Do you suppose you cold coordinate that with one of the regular appointments with a visiting nurse so that you might actually escape for a longer period of time?

Most heterosexual men don't mind having catheters replaced by women if they consider them to be working in a professional capacity. It is like when a tailor fumbles with your junk to find which side you 'dress' or your barber runs his fingers through your hair and shaves you - approached as a professional relationship (and phrased in terms of being to his advantage) I bet this would work.

Good luck!
 
Just an update...

Thanks for all the encouragement. Got my cousin's ex-wife who is a sweet person to spend a couple of days with my dad. He's a terrible flirt and rarely has issues with women helping him (except for bathing...) Thurs. I got out for a few hours and Fri. we had a small group go to the Auto show in Detroit and dinner at our favorite Greek restaurant. A nice day away, but I was too tired to really enjoy it.
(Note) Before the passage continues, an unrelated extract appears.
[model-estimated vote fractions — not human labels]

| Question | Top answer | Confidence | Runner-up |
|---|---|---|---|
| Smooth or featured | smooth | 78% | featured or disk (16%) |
We both slept late today and when he go up he was moving even slower than usual. Very weak. Got him downstairs and he was shaking so much he could not hold his coffee. This was new. Debated and decided it was a good reason to get him to the hospital. Spent 10 hours there, requested and got a CT Scan. Turns out he was a little dehydrated and has a compression fracture of the L2 vertebrae. So all the pain he has been going through for the past month can be attributed to that. If they would have done the CT originally we might have been further ahead. Game plan is a few days in the hospital and possibly longer for rehab. Which is what I wanted originally.

I guess you have to play the game, they make the rules though. He has to suffer because the rules are the rules.